**Exercise aim:** Would you repeat the listing below exactly, with no pictures in it?

─── Data extract ───

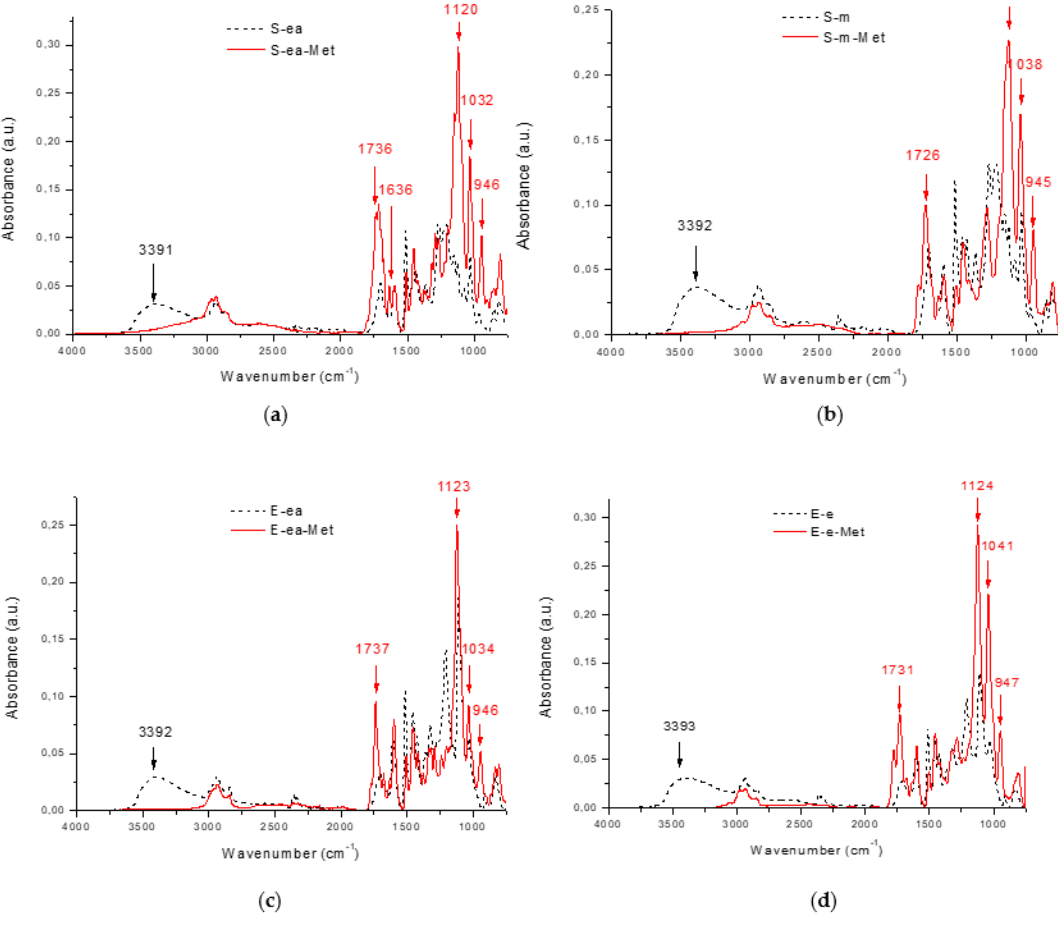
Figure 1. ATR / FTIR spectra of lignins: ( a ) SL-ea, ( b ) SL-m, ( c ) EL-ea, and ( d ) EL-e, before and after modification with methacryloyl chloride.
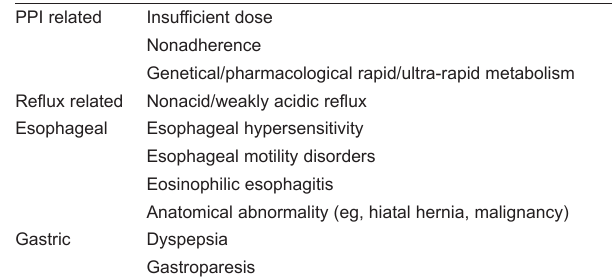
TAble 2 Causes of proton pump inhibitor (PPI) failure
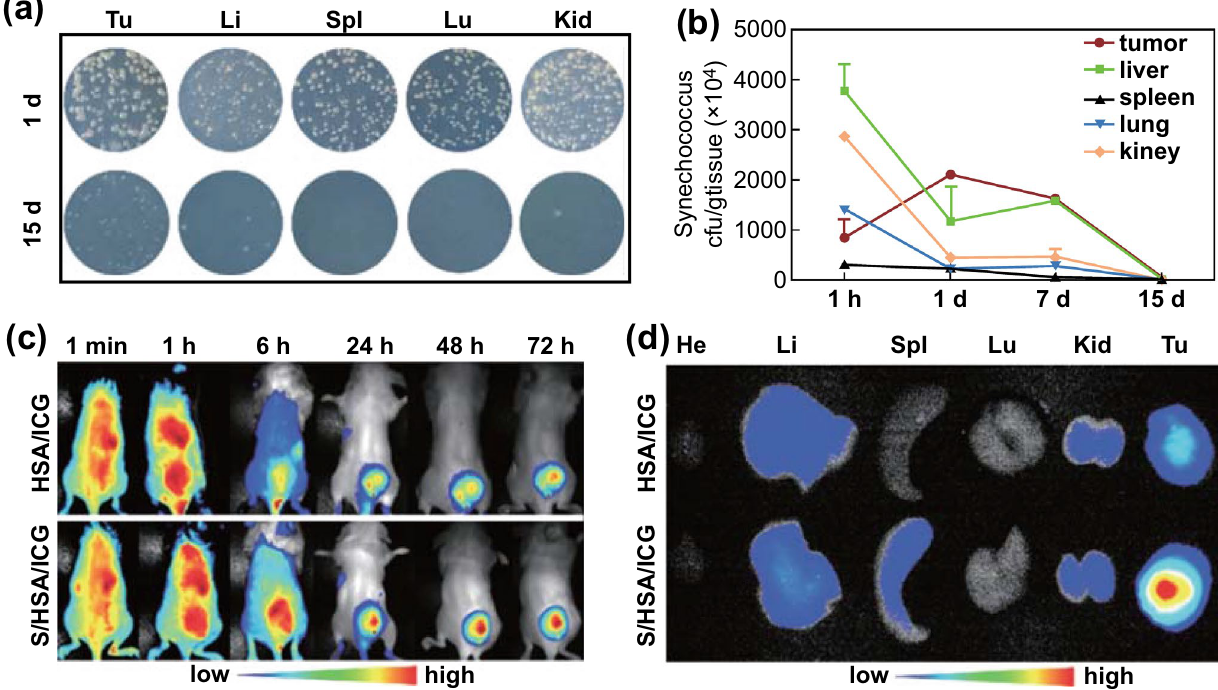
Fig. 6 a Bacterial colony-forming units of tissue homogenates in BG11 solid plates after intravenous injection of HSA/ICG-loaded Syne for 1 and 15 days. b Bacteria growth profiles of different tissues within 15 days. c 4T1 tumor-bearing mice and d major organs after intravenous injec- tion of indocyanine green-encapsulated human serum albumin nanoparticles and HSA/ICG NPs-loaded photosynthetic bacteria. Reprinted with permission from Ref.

───

**Output for this exercise:**
Figure 1. ATR / FTIR spectra of lignins: ( a ) SL-ea, ( b ) SL-m, ( c ) EL-ea, and ( d ) EL-e, before and after modification with methacryloyl chloride.
TAble 2 Causes of proton pump inhibitor (PPI) failure
Fig. 6 a Bacterial colony-forming units of tissue homogenates in BG11 solid plates after intravenous injection of HSA/ICG-loaded Syne for 1 and 15 days. b Bacteria growth profiles of different tissues within 15 days. c 4T1 tumor-bearing mice and d major organs after intravenous injec- tion of indocyanine green-encapsulated human serum albumin nanoparticles and HSA/ICG NPs-loaded photosynthetic bacteria. Reprinted with permission from Ref.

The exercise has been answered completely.